Bahwa akibat dari perbuatan Terdakwa, Saksi Korban DOLLY CHANDRA SIREGAR Als DOLLY Bin (Alm) MAHADI SIREGAR mengalami luka pada leher, dada, dan rusuk kanan sebagaimana hasil Visum Et Repertum No. VER/229/I/KES.3/2026/RSB tanggal 07 Februari 2026 yang ditandatangani oleh dr. Rani Oktasari sebagai dokter pemeriksa pada Rumah Sakit Bhayangkara Pekanbaru dengan hasil pemeriksaan sebagai berikut:

Pada korban terdapat :

  • Pada leher kanan 10 cm GDP. 7 cm dari liang telinga kanan ditemukan luka yang sudah dijahit sebanyak 3 simpul membentuk garis lurus sepanjang 2 cm
  • Pada daerah sekitar bibir kiri terdapat luka terbuka tepi rata bila dirapatkan berbentuk garis sepanjang 2,5 cm
  • Pada leher bagian depan 3 cm GPD, 5 cm dari tulang selangka kanan bagian dalam, ditemukan luka yang sudah dijahit sebanyak 5 simpul membentuk garis lurus sepanjang 2,5 cm
  • Tepat pada tulang selangka kanan 6 cm Garis Pertengahan Depan, 6 cm dari puncak bahu ditemukan luka yang sudah dijahit sebanyak 6 simpul membentuk garis lurus sepanjang 3 cm
  • Pada rusuk kanan 17 cm GPD, 11 cm dari lipat ketiak kanan, ditemukan luka yang sudah dijahit sebanyak 6 simpul, membentuk garis lurus sepanjang 4 cm

Kesimpulan :

  • Pada pemeriksaan korban laki – laki yang menurut Surat Permintaan Visum berusia 30 tahun, pada pemeriksaan ditemukan luka yang sudah dijahit pada leher, dada, dan rusuk kanan.

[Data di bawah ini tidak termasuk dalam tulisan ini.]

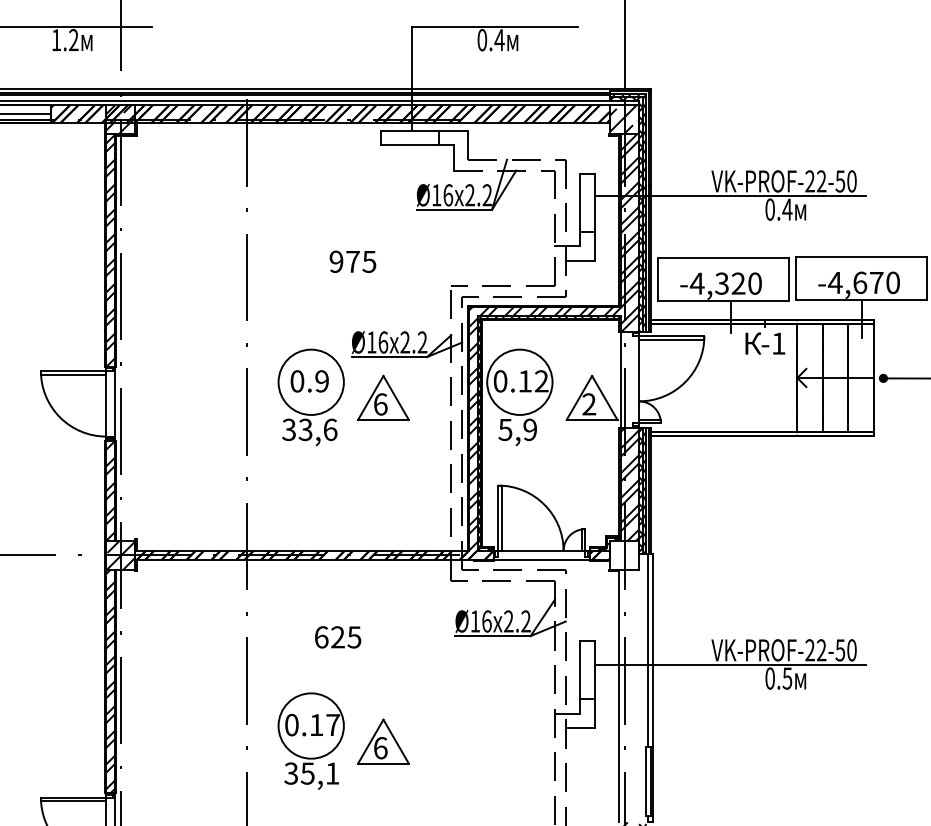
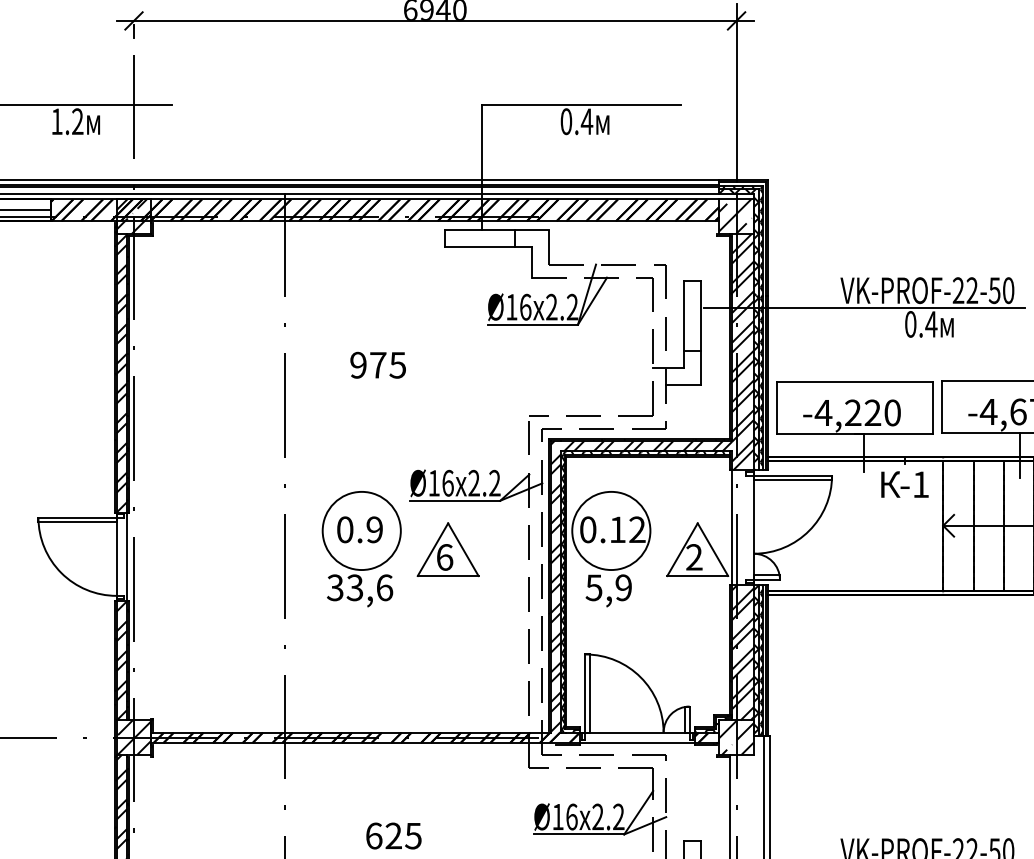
text: (352, 261) -> (377, 364), moved
text: (721, 283) -> (852, 412), -4,320 -> -4,220
hatch: (624, 554) -> (736, 736), added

Cedera tersebut menimbulkan penyakit atau halangan dalam menjalankan pekerjaan, jabatan atau pencaharian untuk sementara waktu.

 

Bahwa Perbuatan Terdakwa ANDRIANSYAH Als ARDI Bin HASANUDIN sebagaimana diatur dan diancam Pidana dalam Pasal 469 Ayat (1) UU No. 1 Tahun 2023 Tentang KUHP.